Thankfully there is one protected haven for my blooms. During the summertime in Canada, the deck, usually at the front of a home, becomes like another room; an outdoor living room accented with planters and furniture. As the weather turned warm in the spring, I decided to re-create my deck space, envisioning it more like the warmer places we’ve lived. I wanted palms and romantic flowers, rattan and texture, vestiges of the past, yet evoking modern calm.
And it came together beautifully. Three potted cedars not only provide privacy, but are a mountain-nod to the tall cypresses of Italy. A basket from Thailand holds an emerald-green palm, its gentle swaying in the breeze transports me back to tropical Asia. Lemony delicate straw flowers, snap dragons and mauve petunias grow happily in a planter found in an Omani souk. Antique Japanese parasols are at the ready for shading. And my beloved India is heartily represented… in lanterns and cushions, by a wooden sculpture and a chunky Indian coffee table. With the ski hill as the deck’s backdrop, there’s a peaceful harmony of those places dear to me while still embracing this mountain space.
The joy of creating this outdoor sitting room, as with the garden, has not only brought more beauty to our surroundings, it satisfies the desire we all might have now and then to create and curate; a reimagining that can nourish our soul.
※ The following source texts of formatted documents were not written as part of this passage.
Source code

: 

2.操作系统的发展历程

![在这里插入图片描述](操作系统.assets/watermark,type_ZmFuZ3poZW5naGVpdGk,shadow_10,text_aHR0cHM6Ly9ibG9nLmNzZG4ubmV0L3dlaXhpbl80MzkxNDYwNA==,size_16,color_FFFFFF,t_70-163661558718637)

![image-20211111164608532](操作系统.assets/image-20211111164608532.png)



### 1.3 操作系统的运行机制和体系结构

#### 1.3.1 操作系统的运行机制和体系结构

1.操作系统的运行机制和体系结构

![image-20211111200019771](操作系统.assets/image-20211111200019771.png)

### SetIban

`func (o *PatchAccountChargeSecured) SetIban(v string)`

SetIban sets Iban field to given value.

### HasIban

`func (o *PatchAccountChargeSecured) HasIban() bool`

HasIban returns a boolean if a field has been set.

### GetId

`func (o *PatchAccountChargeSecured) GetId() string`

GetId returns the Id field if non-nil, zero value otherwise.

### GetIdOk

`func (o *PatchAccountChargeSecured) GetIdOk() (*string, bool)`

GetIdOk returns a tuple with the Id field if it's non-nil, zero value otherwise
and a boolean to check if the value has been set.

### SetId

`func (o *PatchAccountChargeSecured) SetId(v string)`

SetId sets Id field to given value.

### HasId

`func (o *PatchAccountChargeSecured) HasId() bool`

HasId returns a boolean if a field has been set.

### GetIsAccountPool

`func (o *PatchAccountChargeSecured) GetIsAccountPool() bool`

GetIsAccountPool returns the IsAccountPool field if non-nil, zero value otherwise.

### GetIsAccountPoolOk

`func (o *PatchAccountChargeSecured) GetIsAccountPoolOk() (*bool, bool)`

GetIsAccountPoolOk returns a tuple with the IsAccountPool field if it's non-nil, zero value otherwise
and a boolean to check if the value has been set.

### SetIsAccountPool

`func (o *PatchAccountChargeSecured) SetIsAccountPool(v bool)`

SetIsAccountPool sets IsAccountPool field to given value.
Through the pandemic I have become not only more thankful, perhaps it has offered us the not-so-gentle-reminder to seek what we might want, to infuse with what brings us joy… to simply be happy in the moment. I recall years ago receiving a small handmade tile from a friend upon leaving Houston, just before our move to Norway. It read, ‘Bloom where you’re planted.’ How very apt.
And perhaps the rediscovery of the benefits of gardens – whether it be on terra ferma, on a deck or rooftop, or even just plants in your home – may be one of the few good things to have evolved from the pandemic. There is ample proof of the health benefits. And a feeling of fulfilment, of wonderment and serenity as buds turn to blooms, as seeds and bulbs peek up through the earth, as shrubs and trees mature… as the space you’ve created becomes a backdrop for life.
How wonderful to be savouring in this blooming and I hope the same for you, in whatever shape your ‘blooming’ might be.